▸ **Requests**:
1. Reproduce a passage from the Apple earnings article without changes, starting at "This is as good" and ending at "5% from FX).".
2. Resume the Apple earnings article from the point where it stops, adding the text that would come next.

▸ **Excerpt provided**:
^^^^^^^^^^^^^^^^

Apple Slides Despite Record Revenue, EPS Beat As iPhone, Warns Of Slowing Revenue Growth

Apple Slides Despite Record Revenue, EPS Beat As iPhone, Warns Of Slowing Revenue Growth

Update (5:30pm): While Apple’s earnings were at worst (or best) mixed, things got decidedly uglier during the earnings call, when the company revealed that it’s about to get uglier:

Total company revenue growth will decelerate compared with 4Q
Mac revenue will decline substantially in holiday quarter due to tough comparison from last year’s redesigned MacBook Pro launch

This is as good as it gets on the guidance front: Apple said that there will be no revenue guidance due to uncertainties in the world, so it will hardly be great.

Additionally, while Apple has not blamed the soaring dollar or using constant-currency conversions, CFO Maestri did say that services revenues would be up double digits in constant currency; he also said that the company is seeing softness in gaming (App Store and Apple Arcade likely) and in digital advertising.  Maestri also said that Apple will likely see 10% of currency impact in the first quarter. That’s much more severe than many tech peers (MSFT said cloud sales are hit by 5% from FX).

Some more details from the call, in which Maestri says that Apple’s paid subscriptions topped 900 million across services on Apple platforms, up 155 million in the last 12 months. That’s double three years ago. This includes Apple and third-party services through the App Store.

Maestri also said that Apple continues to generate “very strong” cash flow, which isn’t exactly true: yes, Apple ended the quarter with $169 billion in cash and marketable securities, but its net cash was down to just $49 billion, the lowest since 2010!

^^^^^^^^^^^^^^^^

▸ **Stored data**:
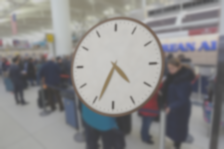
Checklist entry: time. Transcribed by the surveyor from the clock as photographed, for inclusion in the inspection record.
4:34
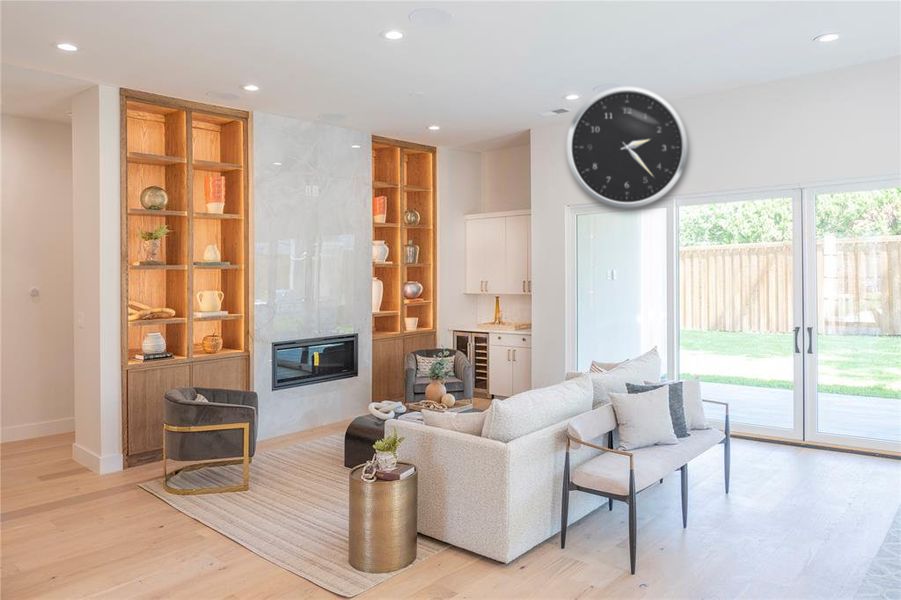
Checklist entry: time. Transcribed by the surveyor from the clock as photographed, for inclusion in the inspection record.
2:23
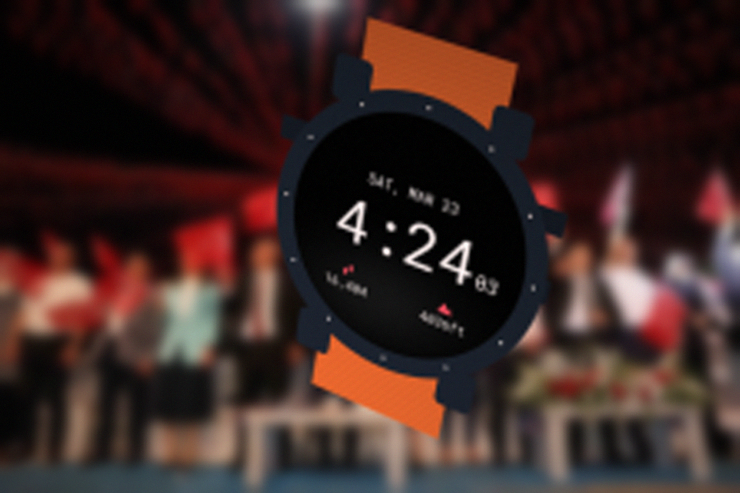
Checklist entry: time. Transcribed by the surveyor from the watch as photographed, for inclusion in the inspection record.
4:24
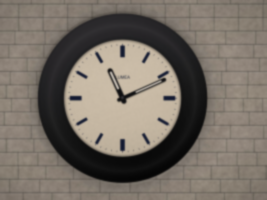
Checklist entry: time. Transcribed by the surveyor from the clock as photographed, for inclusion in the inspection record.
11:11
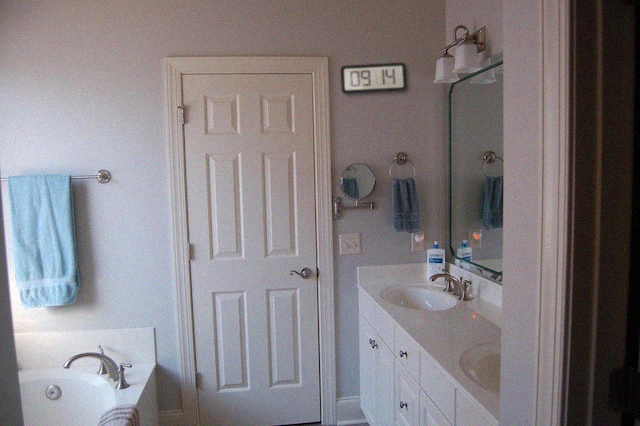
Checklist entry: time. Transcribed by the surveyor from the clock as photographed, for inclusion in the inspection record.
9:14
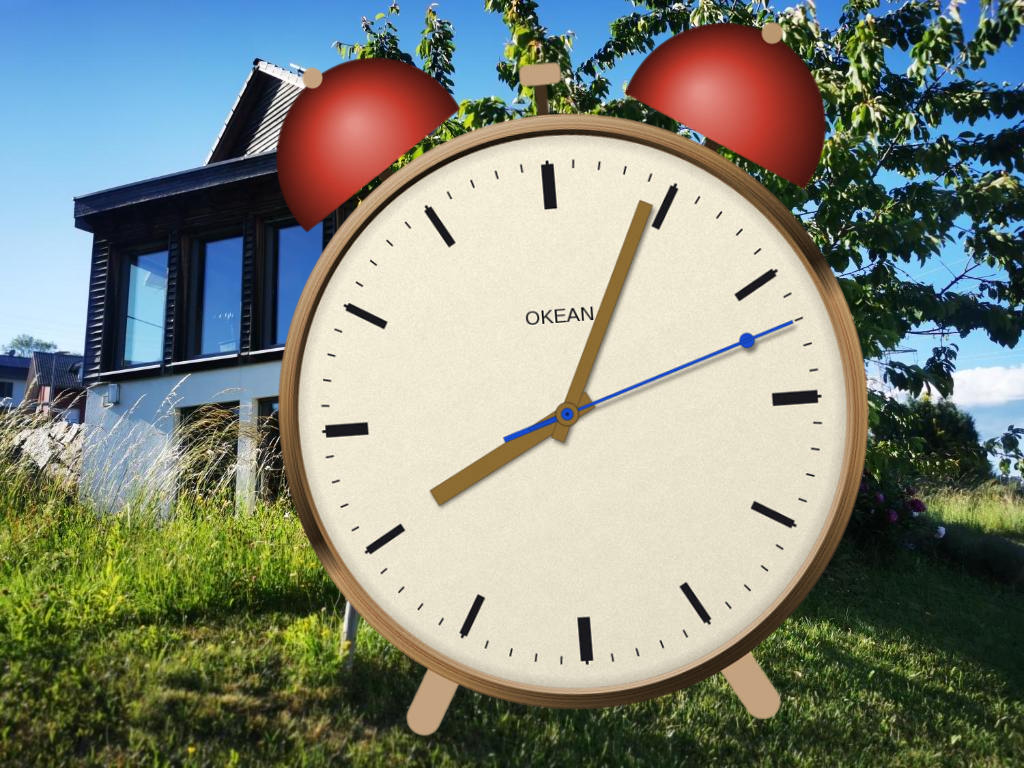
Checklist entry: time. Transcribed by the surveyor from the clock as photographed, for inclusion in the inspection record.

^^^^^^^^^^^^^^^^

▸ **Results for the exercise**:
1.
This is as good as it gets on the guidance front: Apple said that there will be no revenue guidance due to uncertainties in the world, so it will hardly be great.

Additionally, while Apple has not blamed the soaring dollar or using constant-currency conversions, CFO Maestri did say that services revenues would be up double digits in constant currency; he also said that the company is seeing softness in gaming (App Store and Apple Arcade likely) and in digital advertising.  Maestri also said that Apple will likely see 10% of currency impact in the first quarter. That’s much more severe than many tech peers (MSFT said cloud sales are hit by 5% from FX).

2.
Away from the call, CFRA Research says the quarter was solid, but conditions should get more challenging “as the iPhone 14 cycle extends given the uncertain economic conditions.” That said, Apple’s premium brand should allow it to successfully increase prices, CFRA says.

* * *

With Amazon imploding after dismal earnings and catastrophic guidance, it was all up to the world’s biggest company, AAPL, to provide some – any – hail mary for a tech earnings season that has been an unmitigated disaster. Alas, it was not meant to be and despite beating on the top and bottom line, AAPL has joined the parade of doom and tumbling after hours due to numbers which the market was clearly not impressed with, and which confirm that the US and global economies are on the verge of a painful recession.

Here are the fiscal Q4 details:

EPS $1.29 vs. $1.24 y/y, beating estimates of $1.26
Gross margin $38.10 billion, +8.3% y/y, beating estimates of $37.31 billion
Revenue $90.15 billion, +8.1% y/y and a record for the September quarter, beating est. $88.64 billion
Products revenue $70.96 billion, +9% y/y, beating estimate $69.04 billion
IPhone revenue $42.63 billion, +9.7% y/y, missing estimate $42.67 billion
Mac revenue $11.51 billion, +25% y/y, beating estimate $9.25 billion
IPad revenue $7.17 billion, -13% y/y, missing estimate $7.81 billion, and down for the 4th quarter in a row.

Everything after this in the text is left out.